**YOUR TASK**
Report every line of the records below that includes the string "keyboard".

**PROVIDED MATERIAL**
********
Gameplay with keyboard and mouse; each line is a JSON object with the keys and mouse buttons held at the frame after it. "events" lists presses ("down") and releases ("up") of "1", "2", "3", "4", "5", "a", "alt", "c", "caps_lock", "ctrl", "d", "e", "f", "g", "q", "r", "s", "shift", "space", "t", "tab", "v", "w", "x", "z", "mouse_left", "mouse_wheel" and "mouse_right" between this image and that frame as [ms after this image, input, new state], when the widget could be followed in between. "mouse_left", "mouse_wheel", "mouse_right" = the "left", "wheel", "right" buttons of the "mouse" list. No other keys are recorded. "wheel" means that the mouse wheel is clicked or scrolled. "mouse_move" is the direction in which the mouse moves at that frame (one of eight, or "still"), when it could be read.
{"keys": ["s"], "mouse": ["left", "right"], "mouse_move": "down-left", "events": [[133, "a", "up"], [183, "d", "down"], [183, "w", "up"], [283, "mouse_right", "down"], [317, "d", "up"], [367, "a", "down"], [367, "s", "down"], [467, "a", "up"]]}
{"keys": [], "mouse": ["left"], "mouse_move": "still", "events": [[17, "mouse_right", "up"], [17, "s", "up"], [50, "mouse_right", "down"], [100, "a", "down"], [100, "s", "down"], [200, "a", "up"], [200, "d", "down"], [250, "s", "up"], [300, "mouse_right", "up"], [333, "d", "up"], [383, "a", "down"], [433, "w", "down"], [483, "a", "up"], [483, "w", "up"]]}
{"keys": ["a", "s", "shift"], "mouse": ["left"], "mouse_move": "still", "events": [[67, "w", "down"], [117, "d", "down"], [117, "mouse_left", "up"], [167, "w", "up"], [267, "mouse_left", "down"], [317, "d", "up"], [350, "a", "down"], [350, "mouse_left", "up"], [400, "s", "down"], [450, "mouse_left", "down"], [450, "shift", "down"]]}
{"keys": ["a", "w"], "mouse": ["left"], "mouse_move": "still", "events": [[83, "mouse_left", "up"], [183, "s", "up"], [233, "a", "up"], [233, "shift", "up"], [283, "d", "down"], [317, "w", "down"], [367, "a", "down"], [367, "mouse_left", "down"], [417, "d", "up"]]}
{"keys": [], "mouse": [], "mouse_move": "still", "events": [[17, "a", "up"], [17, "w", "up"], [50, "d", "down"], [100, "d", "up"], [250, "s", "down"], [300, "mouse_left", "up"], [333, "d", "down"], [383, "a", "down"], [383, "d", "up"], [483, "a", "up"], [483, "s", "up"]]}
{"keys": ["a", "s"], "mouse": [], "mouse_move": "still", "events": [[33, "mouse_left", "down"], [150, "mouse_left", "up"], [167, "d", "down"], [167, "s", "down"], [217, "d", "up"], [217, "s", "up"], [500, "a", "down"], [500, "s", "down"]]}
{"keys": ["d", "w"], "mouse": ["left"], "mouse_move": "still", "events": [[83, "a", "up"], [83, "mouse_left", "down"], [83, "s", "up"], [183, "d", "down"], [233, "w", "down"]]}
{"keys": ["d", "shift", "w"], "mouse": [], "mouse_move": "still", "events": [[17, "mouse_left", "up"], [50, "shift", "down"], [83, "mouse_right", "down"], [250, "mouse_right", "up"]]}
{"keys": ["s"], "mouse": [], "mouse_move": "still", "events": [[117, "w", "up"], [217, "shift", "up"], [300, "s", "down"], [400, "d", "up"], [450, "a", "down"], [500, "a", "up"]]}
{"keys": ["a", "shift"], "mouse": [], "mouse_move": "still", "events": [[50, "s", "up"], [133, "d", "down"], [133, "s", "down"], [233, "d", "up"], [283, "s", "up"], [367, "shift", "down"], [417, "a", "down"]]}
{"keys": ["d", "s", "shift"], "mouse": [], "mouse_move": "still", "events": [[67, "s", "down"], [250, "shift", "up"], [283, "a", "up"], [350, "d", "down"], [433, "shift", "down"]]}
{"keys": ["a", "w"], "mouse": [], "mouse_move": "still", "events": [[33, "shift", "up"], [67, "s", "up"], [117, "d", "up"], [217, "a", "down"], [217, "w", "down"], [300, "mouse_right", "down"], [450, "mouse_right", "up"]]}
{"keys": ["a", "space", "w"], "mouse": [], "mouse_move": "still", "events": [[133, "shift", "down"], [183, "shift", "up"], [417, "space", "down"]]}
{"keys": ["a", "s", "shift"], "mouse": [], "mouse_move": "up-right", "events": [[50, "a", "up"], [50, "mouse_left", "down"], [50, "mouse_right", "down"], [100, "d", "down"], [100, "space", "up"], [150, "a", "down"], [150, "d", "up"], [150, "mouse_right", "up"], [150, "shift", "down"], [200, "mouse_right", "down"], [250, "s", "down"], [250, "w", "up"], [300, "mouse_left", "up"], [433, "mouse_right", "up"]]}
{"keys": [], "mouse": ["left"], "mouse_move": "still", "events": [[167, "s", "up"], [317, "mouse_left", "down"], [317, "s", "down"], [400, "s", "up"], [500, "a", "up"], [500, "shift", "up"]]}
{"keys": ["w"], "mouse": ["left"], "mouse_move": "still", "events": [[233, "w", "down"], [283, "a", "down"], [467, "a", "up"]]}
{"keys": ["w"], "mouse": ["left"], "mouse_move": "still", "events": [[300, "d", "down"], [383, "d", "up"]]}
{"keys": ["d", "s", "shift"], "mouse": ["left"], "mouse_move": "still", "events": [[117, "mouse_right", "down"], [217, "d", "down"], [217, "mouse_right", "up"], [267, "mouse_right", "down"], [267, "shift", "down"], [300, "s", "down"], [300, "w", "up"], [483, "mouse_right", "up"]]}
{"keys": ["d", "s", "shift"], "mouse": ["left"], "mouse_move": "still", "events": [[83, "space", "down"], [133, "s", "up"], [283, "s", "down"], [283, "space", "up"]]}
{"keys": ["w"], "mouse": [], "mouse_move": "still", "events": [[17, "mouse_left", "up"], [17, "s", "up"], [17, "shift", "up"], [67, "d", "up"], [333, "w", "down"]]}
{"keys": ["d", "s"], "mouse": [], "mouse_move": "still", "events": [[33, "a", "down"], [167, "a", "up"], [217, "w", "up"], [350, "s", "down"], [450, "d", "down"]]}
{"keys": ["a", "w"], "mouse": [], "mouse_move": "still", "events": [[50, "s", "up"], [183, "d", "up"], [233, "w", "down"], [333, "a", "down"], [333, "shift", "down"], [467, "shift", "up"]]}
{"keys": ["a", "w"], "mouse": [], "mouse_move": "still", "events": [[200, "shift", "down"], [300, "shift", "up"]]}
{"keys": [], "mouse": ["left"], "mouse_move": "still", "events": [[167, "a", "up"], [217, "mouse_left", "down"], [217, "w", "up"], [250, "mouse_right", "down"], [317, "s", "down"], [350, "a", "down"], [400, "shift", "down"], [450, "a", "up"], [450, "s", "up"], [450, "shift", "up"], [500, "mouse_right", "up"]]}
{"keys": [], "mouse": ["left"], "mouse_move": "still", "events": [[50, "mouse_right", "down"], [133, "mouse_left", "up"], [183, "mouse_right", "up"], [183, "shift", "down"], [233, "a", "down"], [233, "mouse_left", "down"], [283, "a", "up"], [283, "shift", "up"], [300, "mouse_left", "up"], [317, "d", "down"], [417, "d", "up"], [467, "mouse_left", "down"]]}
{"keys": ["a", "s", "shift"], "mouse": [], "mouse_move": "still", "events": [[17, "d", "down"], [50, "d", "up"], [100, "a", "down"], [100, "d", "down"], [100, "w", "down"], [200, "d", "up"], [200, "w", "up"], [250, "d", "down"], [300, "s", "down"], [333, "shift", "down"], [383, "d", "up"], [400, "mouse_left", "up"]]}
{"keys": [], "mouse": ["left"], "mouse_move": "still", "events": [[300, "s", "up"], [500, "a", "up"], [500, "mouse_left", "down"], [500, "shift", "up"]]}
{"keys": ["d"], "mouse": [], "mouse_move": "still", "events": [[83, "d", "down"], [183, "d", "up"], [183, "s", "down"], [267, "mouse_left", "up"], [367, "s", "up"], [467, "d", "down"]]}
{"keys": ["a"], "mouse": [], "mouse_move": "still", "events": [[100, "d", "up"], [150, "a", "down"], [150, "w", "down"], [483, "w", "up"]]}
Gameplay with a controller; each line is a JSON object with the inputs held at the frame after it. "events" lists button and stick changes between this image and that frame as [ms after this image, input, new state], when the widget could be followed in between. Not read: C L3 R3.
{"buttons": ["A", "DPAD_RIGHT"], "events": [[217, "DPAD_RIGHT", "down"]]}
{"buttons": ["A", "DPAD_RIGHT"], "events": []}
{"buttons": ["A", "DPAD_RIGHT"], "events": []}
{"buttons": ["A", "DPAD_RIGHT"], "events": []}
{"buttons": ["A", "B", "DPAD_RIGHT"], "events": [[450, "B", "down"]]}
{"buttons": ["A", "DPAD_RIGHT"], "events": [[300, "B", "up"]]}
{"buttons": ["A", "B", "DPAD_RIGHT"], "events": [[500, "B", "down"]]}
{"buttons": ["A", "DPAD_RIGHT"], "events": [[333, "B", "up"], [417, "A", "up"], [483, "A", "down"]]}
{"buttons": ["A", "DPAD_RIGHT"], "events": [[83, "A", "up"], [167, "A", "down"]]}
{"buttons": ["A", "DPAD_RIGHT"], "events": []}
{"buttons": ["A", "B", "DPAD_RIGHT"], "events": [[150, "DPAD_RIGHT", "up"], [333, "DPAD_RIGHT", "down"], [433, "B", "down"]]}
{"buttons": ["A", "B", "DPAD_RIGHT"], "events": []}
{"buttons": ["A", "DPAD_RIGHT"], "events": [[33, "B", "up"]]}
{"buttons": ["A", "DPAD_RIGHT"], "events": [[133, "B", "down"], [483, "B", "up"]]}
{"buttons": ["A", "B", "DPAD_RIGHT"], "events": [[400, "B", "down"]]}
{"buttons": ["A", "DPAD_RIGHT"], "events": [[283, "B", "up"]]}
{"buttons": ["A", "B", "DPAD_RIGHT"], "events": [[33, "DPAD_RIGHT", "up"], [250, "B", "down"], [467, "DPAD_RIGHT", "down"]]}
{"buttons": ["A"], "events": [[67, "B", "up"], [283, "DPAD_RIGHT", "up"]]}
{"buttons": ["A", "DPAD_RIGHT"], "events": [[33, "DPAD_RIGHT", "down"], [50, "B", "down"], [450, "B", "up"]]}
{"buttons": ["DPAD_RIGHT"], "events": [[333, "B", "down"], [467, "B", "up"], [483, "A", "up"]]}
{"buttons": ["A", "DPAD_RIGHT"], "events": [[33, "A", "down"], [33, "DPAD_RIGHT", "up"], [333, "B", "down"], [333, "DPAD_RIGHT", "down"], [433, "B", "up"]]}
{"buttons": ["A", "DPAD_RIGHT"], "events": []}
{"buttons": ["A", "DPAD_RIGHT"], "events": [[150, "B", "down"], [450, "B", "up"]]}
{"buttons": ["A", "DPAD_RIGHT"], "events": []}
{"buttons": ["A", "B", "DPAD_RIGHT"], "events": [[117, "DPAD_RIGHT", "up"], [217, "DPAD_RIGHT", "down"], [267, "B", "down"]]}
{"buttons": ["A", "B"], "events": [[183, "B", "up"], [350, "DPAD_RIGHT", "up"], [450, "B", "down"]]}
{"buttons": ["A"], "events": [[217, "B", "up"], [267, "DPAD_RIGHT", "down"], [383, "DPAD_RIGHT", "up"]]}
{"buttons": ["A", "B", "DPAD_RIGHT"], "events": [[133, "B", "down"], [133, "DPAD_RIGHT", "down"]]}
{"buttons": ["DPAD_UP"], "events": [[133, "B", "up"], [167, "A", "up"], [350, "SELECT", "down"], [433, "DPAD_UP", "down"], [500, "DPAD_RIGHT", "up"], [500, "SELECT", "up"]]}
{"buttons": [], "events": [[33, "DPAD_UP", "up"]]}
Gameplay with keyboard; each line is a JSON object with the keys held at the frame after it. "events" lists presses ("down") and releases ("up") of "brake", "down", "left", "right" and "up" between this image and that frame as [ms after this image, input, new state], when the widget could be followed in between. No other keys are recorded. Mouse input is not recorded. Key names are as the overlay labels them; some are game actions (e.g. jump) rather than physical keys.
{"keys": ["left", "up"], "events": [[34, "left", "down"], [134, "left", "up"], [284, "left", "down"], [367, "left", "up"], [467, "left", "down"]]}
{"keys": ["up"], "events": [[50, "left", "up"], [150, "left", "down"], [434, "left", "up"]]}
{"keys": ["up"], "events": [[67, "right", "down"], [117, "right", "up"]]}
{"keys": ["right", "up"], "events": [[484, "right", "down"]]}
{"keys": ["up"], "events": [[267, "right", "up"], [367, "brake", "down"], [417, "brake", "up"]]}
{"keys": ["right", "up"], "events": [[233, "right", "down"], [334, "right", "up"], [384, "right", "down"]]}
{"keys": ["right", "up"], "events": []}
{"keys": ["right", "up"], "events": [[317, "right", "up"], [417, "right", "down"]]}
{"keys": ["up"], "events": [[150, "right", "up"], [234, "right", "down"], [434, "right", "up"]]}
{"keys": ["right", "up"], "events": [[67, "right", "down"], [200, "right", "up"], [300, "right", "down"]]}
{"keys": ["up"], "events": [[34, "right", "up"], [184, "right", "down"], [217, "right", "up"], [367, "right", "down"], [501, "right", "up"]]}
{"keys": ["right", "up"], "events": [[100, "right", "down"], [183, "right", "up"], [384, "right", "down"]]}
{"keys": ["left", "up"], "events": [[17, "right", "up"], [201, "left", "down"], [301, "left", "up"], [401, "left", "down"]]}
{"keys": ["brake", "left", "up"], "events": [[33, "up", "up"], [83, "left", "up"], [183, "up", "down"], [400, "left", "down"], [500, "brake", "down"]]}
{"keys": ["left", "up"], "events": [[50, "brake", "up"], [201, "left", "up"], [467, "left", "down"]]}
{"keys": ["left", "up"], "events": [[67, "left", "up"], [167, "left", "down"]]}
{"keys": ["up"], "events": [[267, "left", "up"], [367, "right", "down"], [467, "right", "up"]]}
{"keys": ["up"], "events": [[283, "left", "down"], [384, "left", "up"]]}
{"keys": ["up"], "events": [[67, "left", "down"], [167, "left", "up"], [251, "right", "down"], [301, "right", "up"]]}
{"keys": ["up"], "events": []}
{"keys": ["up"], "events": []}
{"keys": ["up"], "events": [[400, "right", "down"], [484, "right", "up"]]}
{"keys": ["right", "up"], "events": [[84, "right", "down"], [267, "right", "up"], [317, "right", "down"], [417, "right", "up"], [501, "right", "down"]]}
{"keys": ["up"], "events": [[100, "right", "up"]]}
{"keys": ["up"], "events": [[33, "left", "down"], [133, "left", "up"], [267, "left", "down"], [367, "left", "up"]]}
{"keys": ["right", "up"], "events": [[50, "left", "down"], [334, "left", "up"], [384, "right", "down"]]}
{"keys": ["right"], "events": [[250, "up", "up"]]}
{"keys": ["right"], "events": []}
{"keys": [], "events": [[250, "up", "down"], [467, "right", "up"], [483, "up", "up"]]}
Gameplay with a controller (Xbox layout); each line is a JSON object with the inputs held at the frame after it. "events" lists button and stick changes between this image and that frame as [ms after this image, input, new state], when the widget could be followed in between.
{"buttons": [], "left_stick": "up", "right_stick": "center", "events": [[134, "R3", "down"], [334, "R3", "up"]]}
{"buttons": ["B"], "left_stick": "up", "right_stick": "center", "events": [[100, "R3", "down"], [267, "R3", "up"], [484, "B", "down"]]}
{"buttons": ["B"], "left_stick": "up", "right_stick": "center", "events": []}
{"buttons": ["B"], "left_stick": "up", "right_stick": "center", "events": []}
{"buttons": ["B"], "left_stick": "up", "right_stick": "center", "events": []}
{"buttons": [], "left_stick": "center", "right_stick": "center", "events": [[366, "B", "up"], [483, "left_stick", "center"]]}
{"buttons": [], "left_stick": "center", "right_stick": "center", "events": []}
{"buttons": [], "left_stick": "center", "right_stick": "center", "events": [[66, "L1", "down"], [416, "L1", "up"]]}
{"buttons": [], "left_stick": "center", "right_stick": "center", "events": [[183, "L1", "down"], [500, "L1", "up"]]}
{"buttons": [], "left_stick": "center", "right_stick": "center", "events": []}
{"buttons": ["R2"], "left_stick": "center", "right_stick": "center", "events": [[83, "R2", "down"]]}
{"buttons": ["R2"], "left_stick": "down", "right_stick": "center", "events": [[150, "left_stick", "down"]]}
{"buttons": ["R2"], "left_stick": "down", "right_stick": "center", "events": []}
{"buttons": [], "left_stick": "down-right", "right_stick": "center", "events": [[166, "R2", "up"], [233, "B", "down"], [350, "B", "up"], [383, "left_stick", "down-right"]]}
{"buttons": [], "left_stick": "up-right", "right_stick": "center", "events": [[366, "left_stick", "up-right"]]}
********
**TASK SOLUTION**
Gameplay with keyboard and mouse; each line is a JSON object with the keys and mouse buttons held at the frame after it. "events" lists presses ("down") and releases ("up") of "1", "2", "3", "4", "5", "a", "alt", "c", "caps_lock", "ctrl", "d", "e", "f", "g", "q", "r", "s", "shift", "space", "t", "tab", "v", "w", "x", "z", "mouse_left", "mouse_wheel" and "mouse_right" between this image and that frame as [ms after this image, input, new state], when the widget could be followed in between. "mouse_left", "mouse_wheel", "mouse_right" = the "left", "wheel", "right" buttons of the "mouse" list. No other keys are recorded. "wheel" means that the mouse wheel is clicked or scrolled. "mouse_move" is the direction in which the mouse moves at that frame (one of eight, or "still"), when it could be read.
Gameplay with keyboard; each line is a JSON object with the keys held at the frame after it. "events" lists presses ("down") and releases ("up") of "brake", "down", "left", "right" and "up" between this image and that frame as [ms after this image, input, new state], when the widget could be followed in between. No other keys are recorded. Mouse input is not recorded. Key names are as the overlay labels them; some are game actions (e.g. jump) rather than physical keys.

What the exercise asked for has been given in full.